━━━ STUDY TEXT
There is now a heap of peer-reviewed research finding that Oklahoma’s earthquake “swarm” is directly linked to fracking—not the gas drilling itself, but a follow-up step where brackish wastewater is re-injected into disposal wells deep underground. It’s a troubling trend in an industry that thrives under notoriously lax regulations, especially when the risk to property and public safety is so obvious.
If those numbers weren’t dramatic enough, here’s another: This year, Oklahoma has experienced an average of two quakes per day of magnitude 3.0—enough to be felt and inflict damage to structures—or greater. That’s according to a deep, comprehensive report on the subject out in this week’s New Yorker.
But even freakier than the earthquakes themselves, according to the story, is the pervasive denial of science coming from state agencies like the Oklahoma Geological Survey, whose job it is to oversee the oil and gas industry:
The official position of the O.G.S. is that the Prague [Oklahoma] earthquakes were likely a natural event and that there is insufficient evidence to say that most earthquakes in Oklahoma are the result of disposal wells. That position, however, has no published research to support it, and there are at least twenty-three peer-reviewed, published papers that conclude otherwise.
The story goes on to detail super-cozy relationships between top regulators and drilling company executives; the state’s ongoing and systemic habit of dismissing or ignoring the rapidly accumulating pile of evidence about the quakes; and a failure by regulators and the state legislature to take any meaningful steps to address the crisis. It’s really quite damning.
As a reporter covering the fracking industry, I’ve found that a lot of the problems associated with the technique aren’t necessarily inherent to it, and could be resolved with more pressure on companies to behave responsibly, or laws requiring them to. Better zoning regulations could keep wells out of neighborhoods. Stricter well construction standards could cut down on the leakage of methane, a potent greenhouse gas, and help ensure that gas or chemicals don’t contaminate groundwater. In other words, while industry may resist them, there are ready solutions at hand to many of the most cited drawbacks. And the same could be true in the case of earthquakes: while many geologists have now found that drilling wells into deep “basement” rock can set off temblors, there still isn’t a law in Oklahoma that simply requires locating disposal wells elsewhere.
Their state’s lack of basic engagement on the fracking-and-earthquakes issue is, understandably, a source of great frustration to Oklahomans, including those who are otherwise totally supportive the drilling industry. They’re worried not only about above-ground damage, but about how quakes might effect the state’s vast network of oil pipelines and underground aquifers. It’s hard to imagine the nightmare that would result if a serious earthquake ruptured these pipelines and caused a major spill. That sentiment was nicely captured in the New Yorker by a quote from the town manager of Medford, a hamlet outside the oil center of Cushing:
“We want to be a good partner for the oil companies—it’s exciting for us that they’re here. But if they can move the disposal well even just three miles, what a difference that would make.”
━━━━━━
__DIRECTIVE A__: Reproduce the records verbatim from the line containing "What is the label" through the end of the records, including both ends. Omit the pictures.
The article and the records are separate material, unrelated to each other.
━━━ RECORDS FOR THE EXERCISE
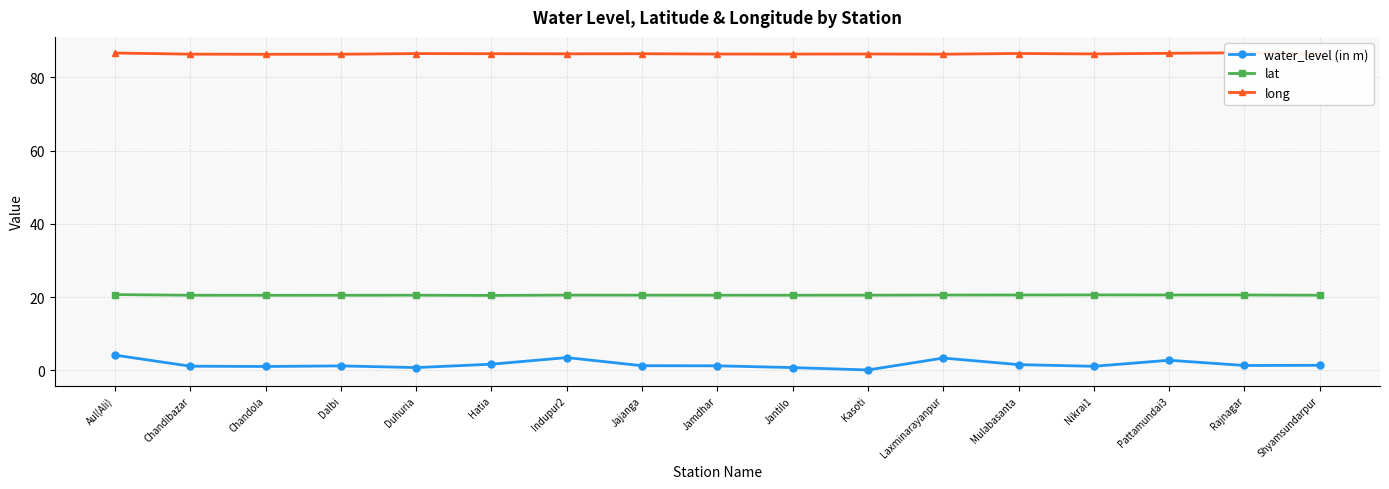

What is the total value across all series at Rajnagar?

108.6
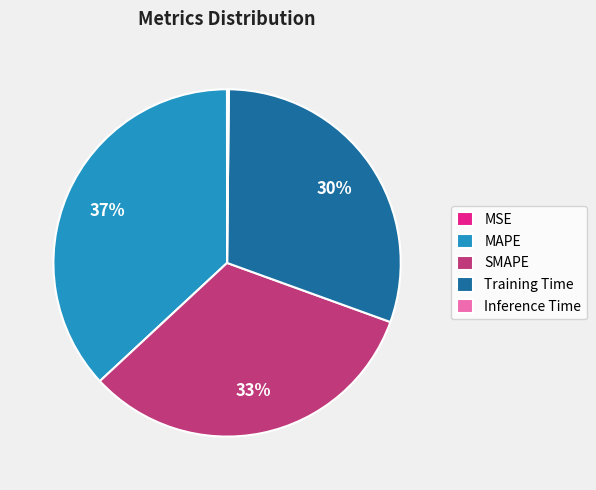

Is there a majority slice in this chart?

No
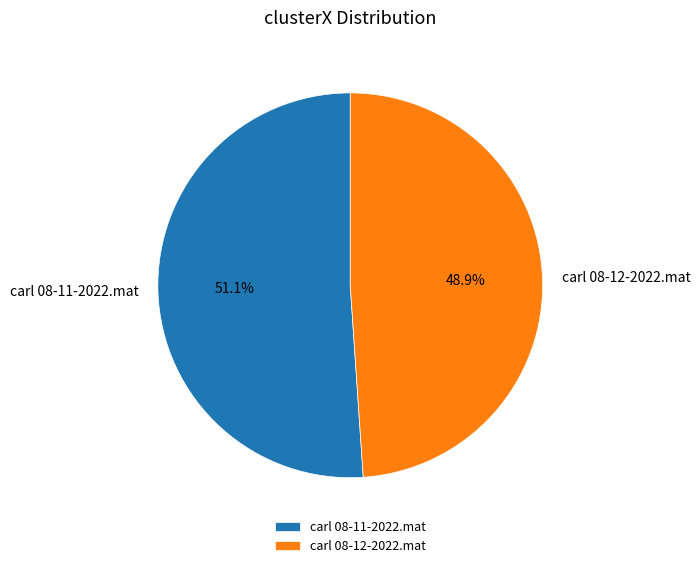

Which has a higher value, carl 08-12-2022.mat or carl 08-11-2022.mat?

carl 08-11-2022.mat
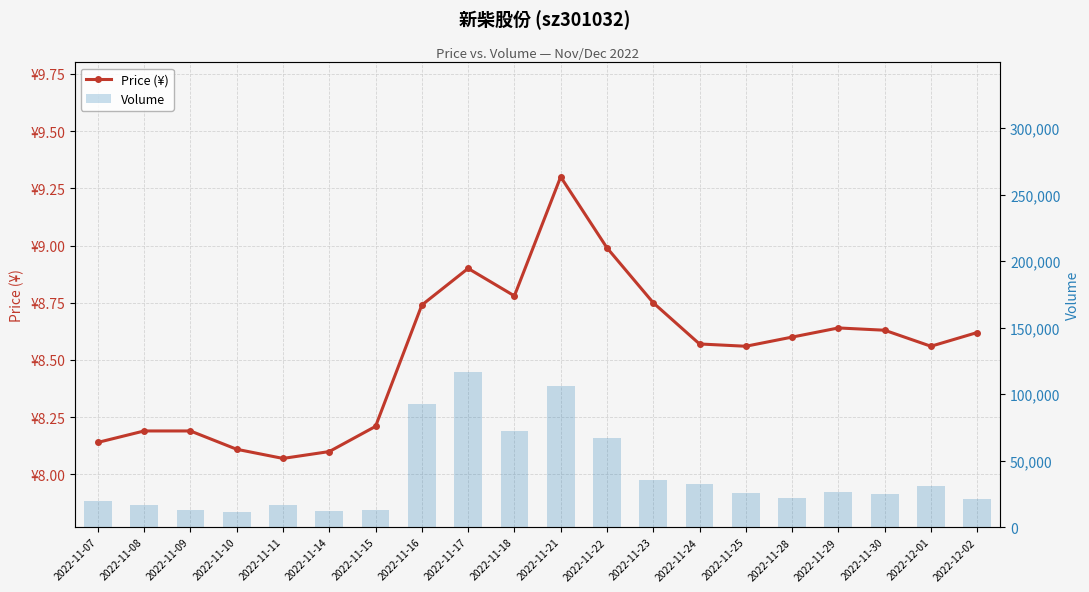

What is the label of the 8th bar from the right?

2022-11-23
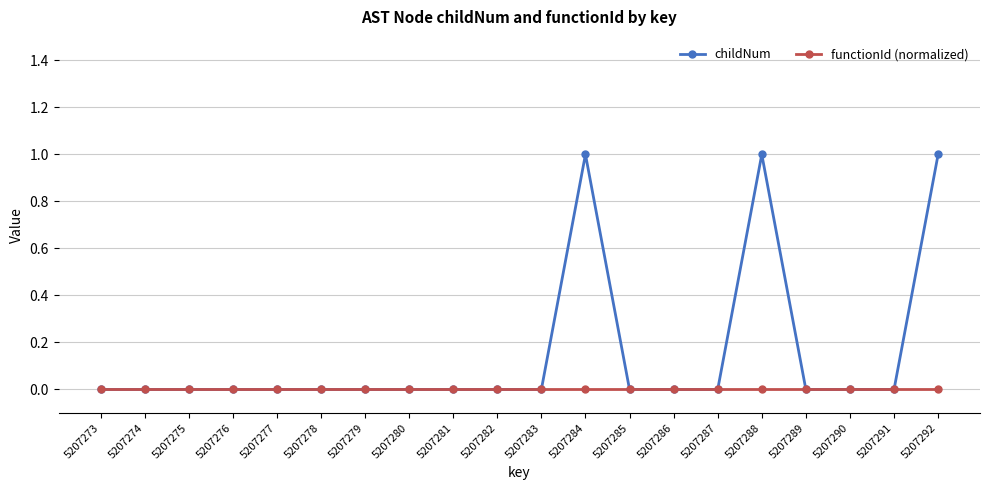

Between 5207288 and 5207289, which series saw the biggest shift?

childNum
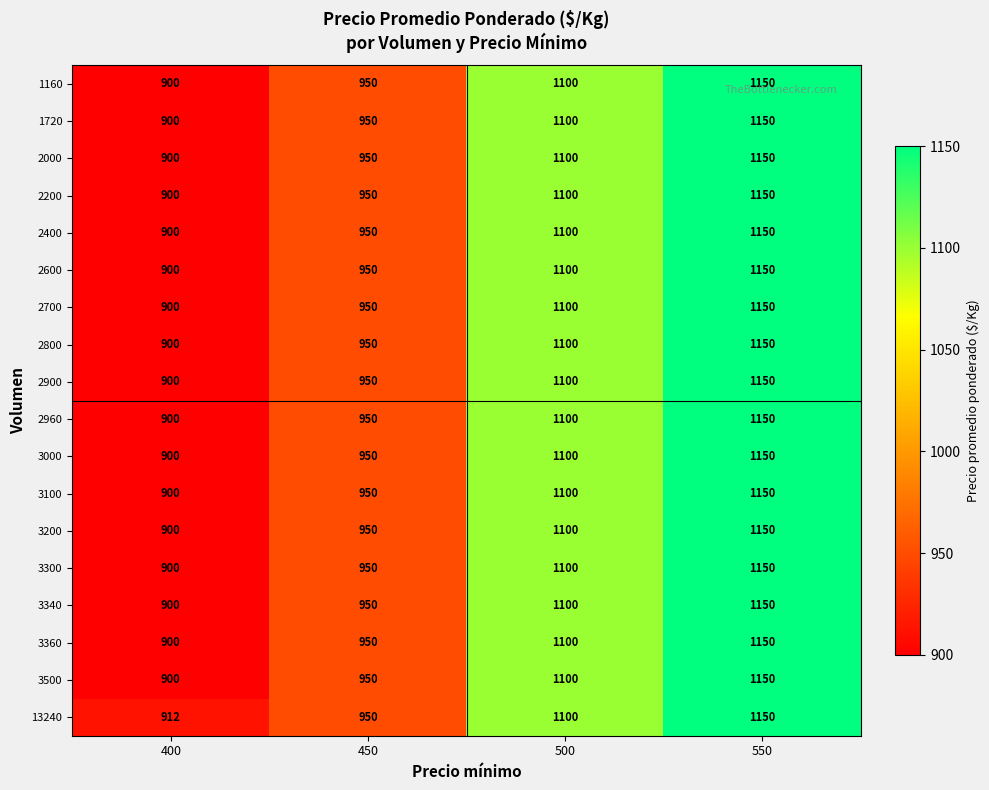

How many data points does each series have?

4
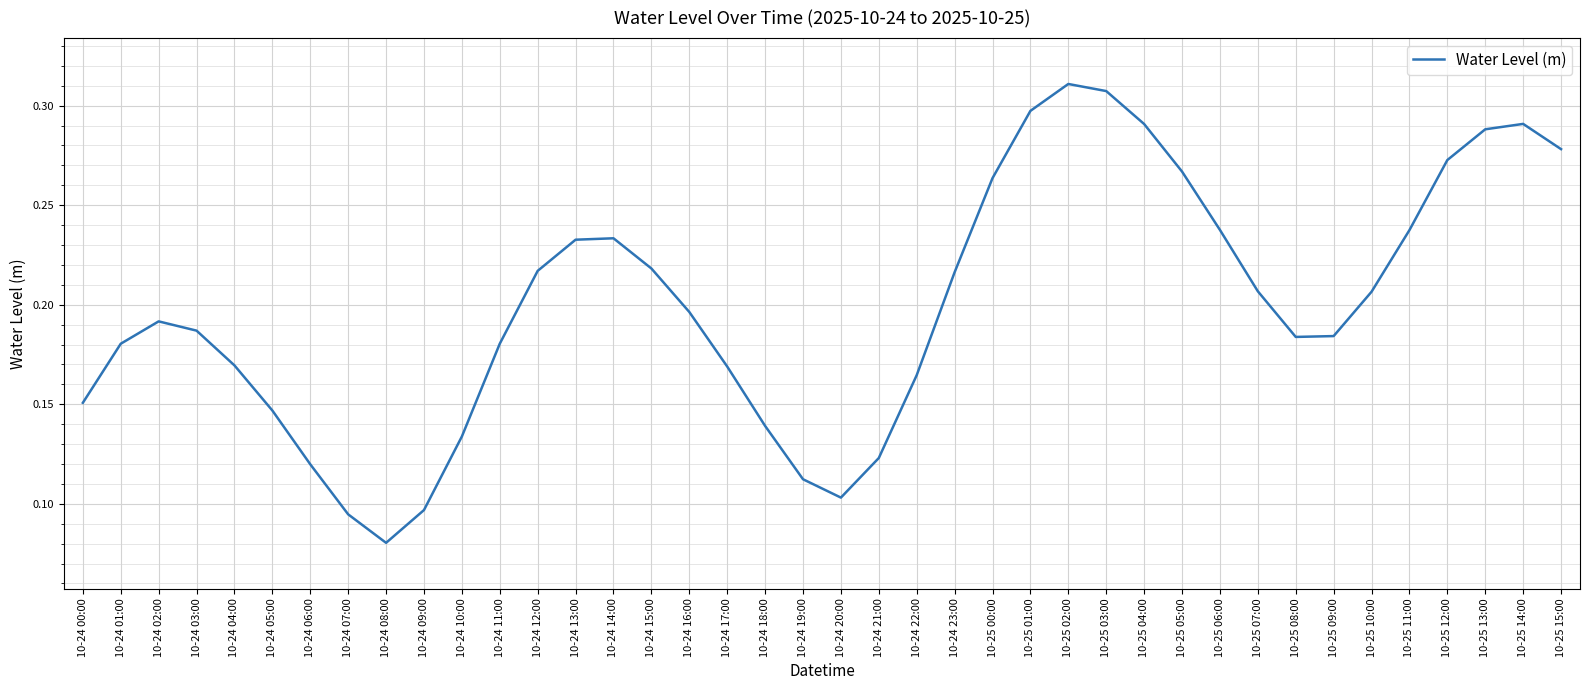

What position from the right is 10-25 00:00?

16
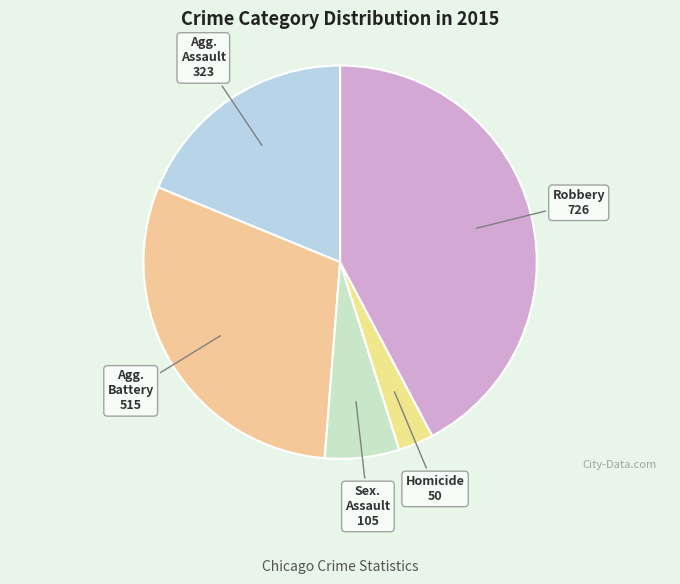

How many segments does this pie chart have?

5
━━━━━━
__DIRECTIVE B__: According to the article on Oklahoma's earthquakes, at least how many peer-reviewed, published papers reach conclusions contrary to the Oklahoma Geological Survey's official position?

__EXPECTED OUTPUT A__:
What is the label of the 8th bar from the right?

2022-11-23

Between 5207288 and 5207289, which series saw the biggest shift?

childNum

How many data points does each series have?

4

What position from the right is 10-25 00:00?

16

How many segments does this pie chart have?

5

__EXPECTED OUTPUT B__: At least twenty-three.